Das Land, obwohl es eine staatliche Einheit ist, ist weder wirtschaftlich noch sozial oder ethnisch homogen. Das industrielle Herzstück des Landes ist der Staat São Paulo im Südosten des Landes. Dort und im Süden und Südwesten des Landes werden die höheren Einkommen erzielt. Die Arbeitslosigkeit ist meist niedrig und starke Armut kaum verbreitet.

Regionale Trennung zwischen Norden und Süden

Anders sieht es im Nordosten des Landes aus. Hier liegt der historische Ursprung des Landes. Die ersten Jahrhunderte seit seiner Entdeckung am 22. April 1500 war das Land eine portugiesische Kolonie und diente fast ausschließlich dem Zuckerrohranbau. Über fünf Millionen Afrikaner wurden dazu ins Land gebracht. Erst 1888 wurde die Sklaverei abgeschafft. 

Wie bei den vergangenen Wahlen zeigte sich auch bei der Wahl im Oktober 2022 eine regionale Scheidung zwischen den Regionen im südlichen und nördlichen Teil des Landes. Während die südlichen Bundesstaaten und São Paulo mehrheitlich an Bolsonaro fielen, dominierte Lula im Nordosten. 
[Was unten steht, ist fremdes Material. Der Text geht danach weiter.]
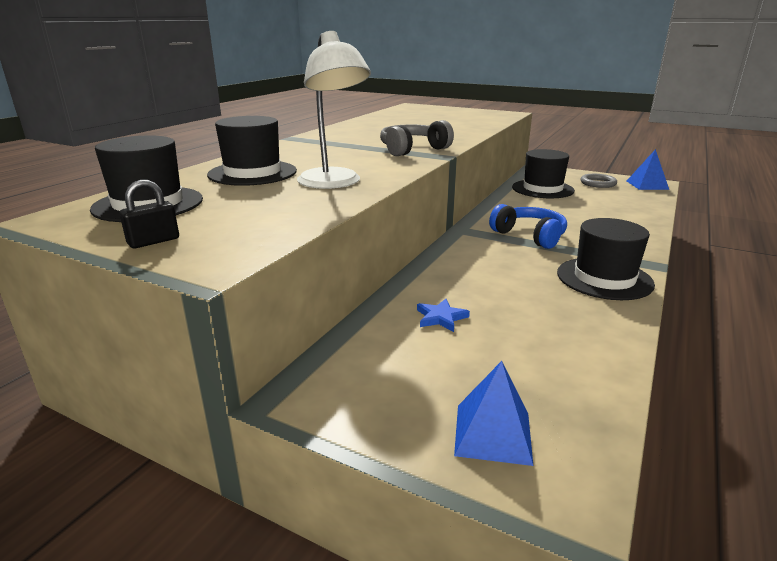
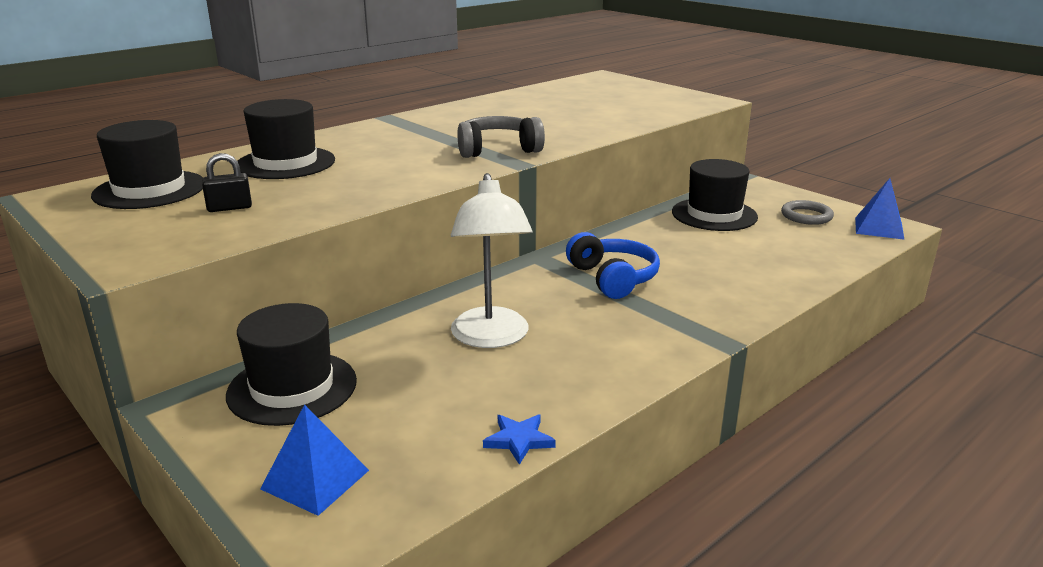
camera: 20 degrees right, 0 degrees up
black padlock [120,180,179,248] -> black padlock moved to [202,153,252,212]
white lamp [297,31,371,189] -> white lamp moved to [451,173,532,348]
blue star [417,299,470,332] -> blue star moved to [483,414,556,465]
black hat [557,218,655,300] -> black hat moved to [226,303,357,426]

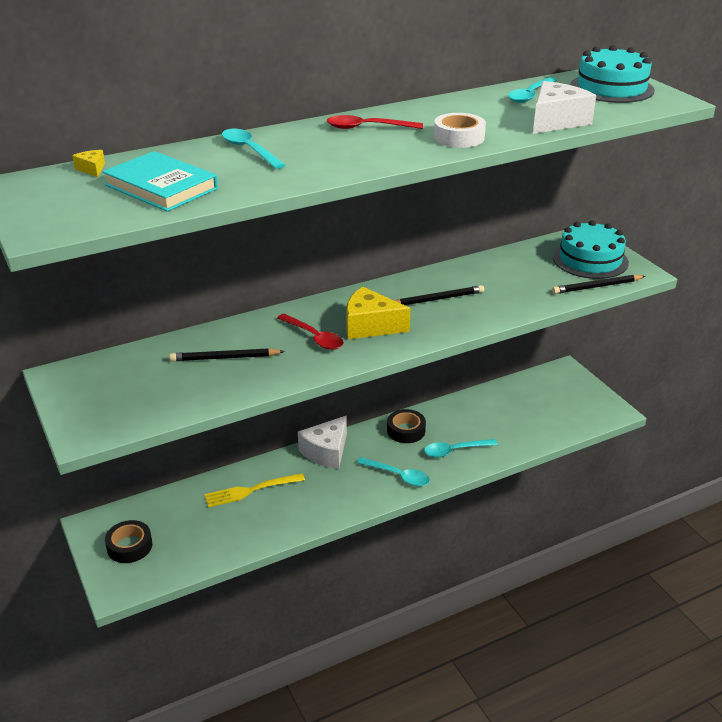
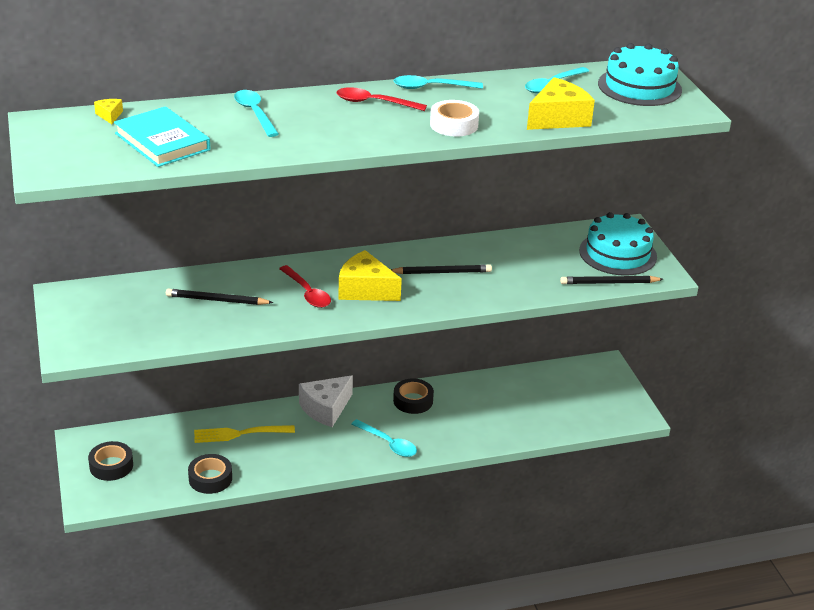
camera: 10 degrees right, 0 degrees up
turquoise spoon [424,439,498,458] -> turquoise spoon moved to [394,75,483,89]
white cheese [533,81,596,134] -> yellow cheese [527,77,595,130]
none -> black tape [188,454,232,494]

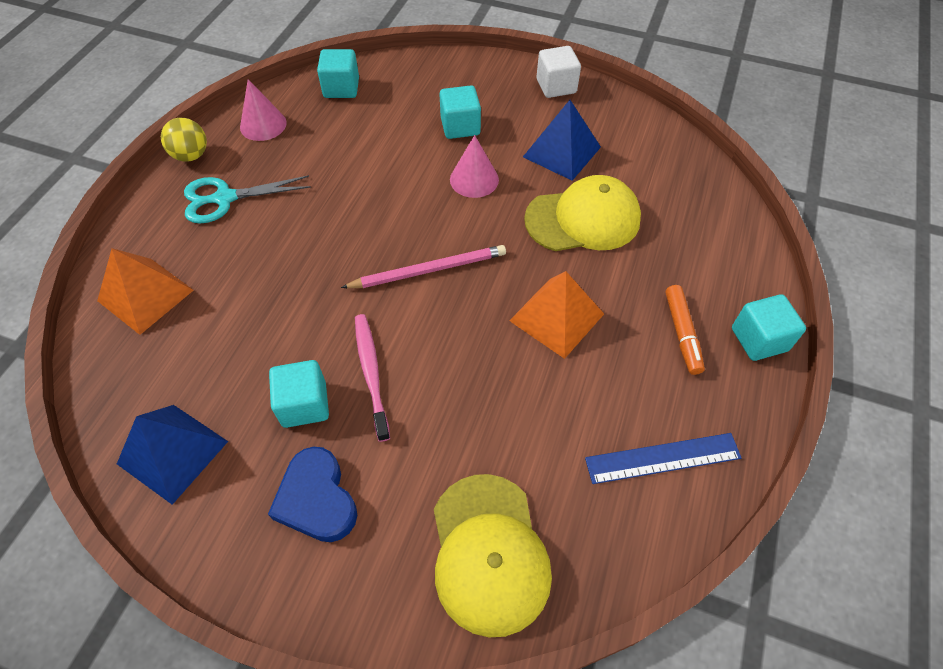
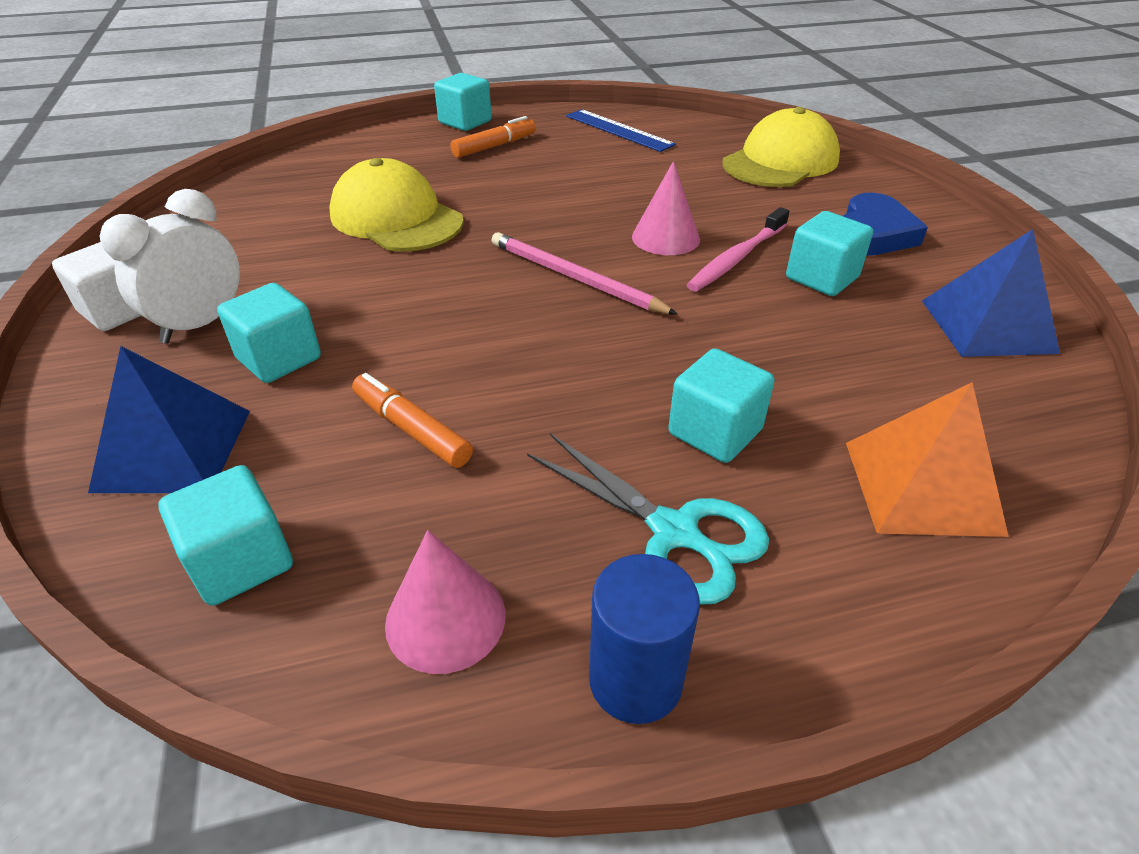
camera: 125 degrees left, 15 degrees down
yellow ball [161,118,207,162] -> blue cylinder [589,554,700,724]
pink cone [450,135,499,198] -> pink cone moved to [632,161,700,255]
orange pyramid [509,271,604,359] -> none
blue pyramid [523,100,601,181] -> blue pyramid moved to [88,346,250,493]
none -> white clock [100,189,240,343]
none -> orange marker [352,373,473,468]
none -> turquoise cube [668,348,775,463]

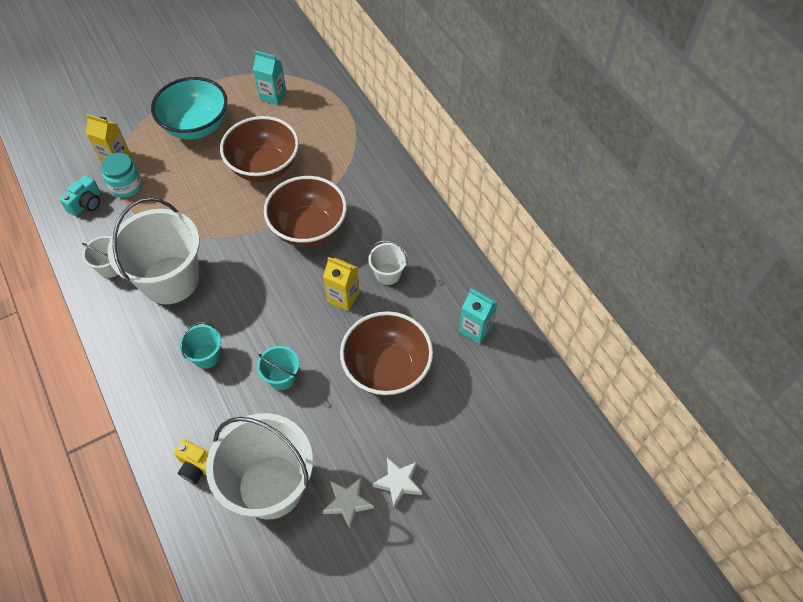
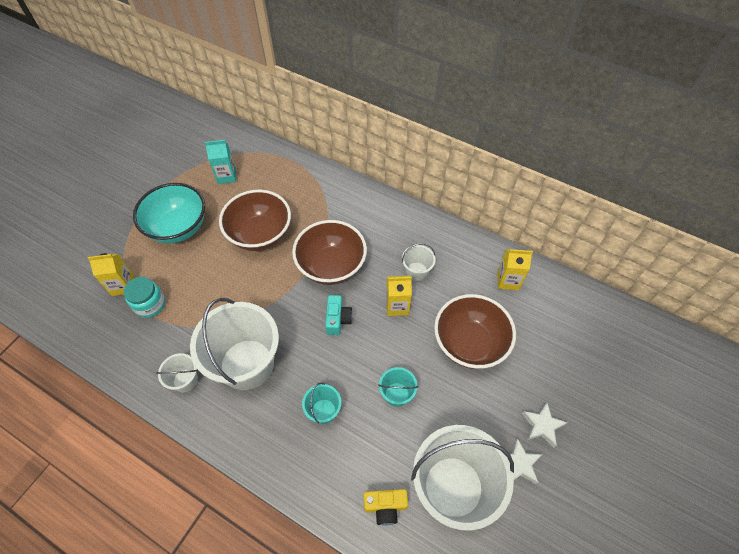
camera: 30 degrees left, 0 degrees up
turquoise camera [59,175,101,216] -> turquoise camera moved to [325,295,353,335]
turquoise carton [459,289,498,344] -> yellow carton [497,249,533,290]

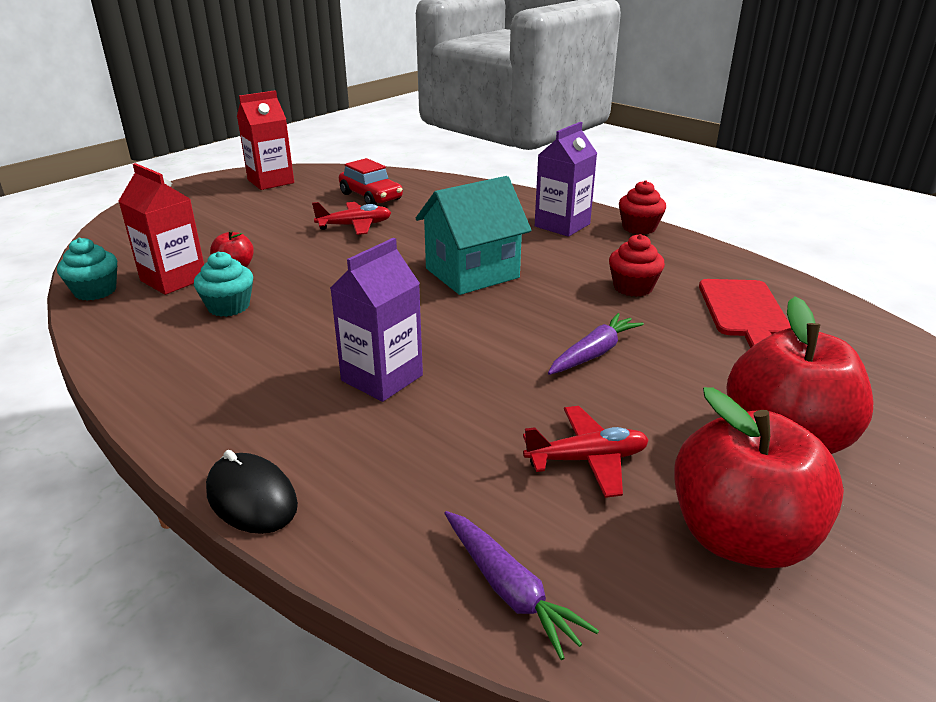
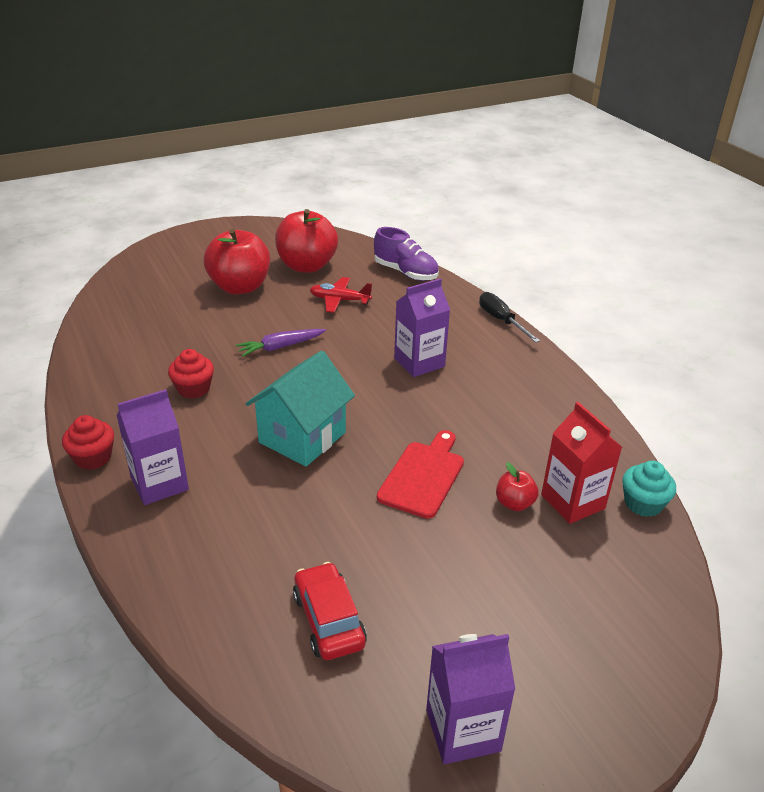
camera: 160 degrees left, 5 degrees up
turquoise cupcake [194,251,253,317] -> none
black mouse [206,450,298,534] -> black screwdriver [479,292,540,343]
red carton [237,90,294,190] -> purple carton [426,634,516,764]
red plane [312,202,391,235] -> none
turquoise house [416,176,532,295] -> turquoise house turned 45 degrees counterclockwise [246,351,355,466]
purple carrot [444,511,599,660] -> purple shoe [374,227,439,281]
red cutting board [699,279,791,348] -> red cutting board moved to [377,430,464,519]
Es ist zweifelhaft, ob das Programm des nun gewählten Präsidenten tauglich ist, sein Versprechen einzulösen, Brasilien zu neuem Glanz zu führen und die Armut zu beseitigen. Eher kann man davon ausgehen, dass er die bestehenden Privilegien unangetastet lässt. 

 

INFODATEN

Wie alle Länder, die in den Lockdown gegangen sind, hat auch Brasilien darunter schwer gelitten, wobei es jedoch glimpflicher davonkam und sich Brasilien schneller als viele andere Länder von der Krise erholte.

Brasilien. Wirtschaftsindikatoren 2018 und 2022 

Indikator 2018 2022
Arbeitslosigkeit  12 % 8,7 %
Inflationsrate  4 % 7,2 %
Jährliche Wachstumsrate 0,2 % 1,2 %
Zinssatz (SELIC) 6,5 % 13,75 %
Leistungsbilanz (Saldo in Prozent des Bruttosozialproduktes – 2,2 % -1,8 % 
Staatsschulden (in Prozent des Bruttosozialprodukts 73,7 % 80,3 (2021)
Produktivität (Index) 120 105
Durchschnittslohn in der verarbeitenden Industrie 2.850 R$ 2.630 R$
Auslandsreserven  375 Mrd. US-Dollar 328 Mrd. US-Dollar
Auslandsverschuldung  670 Mrd. US-Dollar 663 Mrd. US-Dollar
Bruttoinlandsprodukt (PIB) 1917 Mrd. US-Dollar  1609 Mrd. US-Dollar (2021)
Bruttokapitalbildung (in % des BIP) 15 % 19 %
PIB pro Kopf in Kaufkraftparität pro Jahr 14.668 14.615 (2021)
Aktienbörse

(IBOVESPA)

90.000 Punkte 115.000 Punkte

(+ 28 %)

US-Dollar in Einheiten der Heimatwährung 3 Real pro Dollar 5 Real pro Dollar

(Abwertung von 40 %)

Quelle: Weltbank, IBGE, tradingeconomics

Zum Autor

Dr. Antony P. Mueller ist habilitierter Wirtschaftswissenschaftler der Universität Erlangen-Nürnberg und Professor der Volkswirtschaftslehre an der brasilianischen Bundesuniversität UFS. Vor kurzem erschien sein Buch „Kapitalismus, Sozialismus und Anarchie: Chancen einer Gesellschaftsordnung jenseits von Staat und Politik“.

 

 

 

 

Dieser Beitrag stellt ausschließlich die Meinung des Verfassers dar. Er muss nicht zwangsläufig die Sichtweise der Epoch Times Deutschland wiedergeben.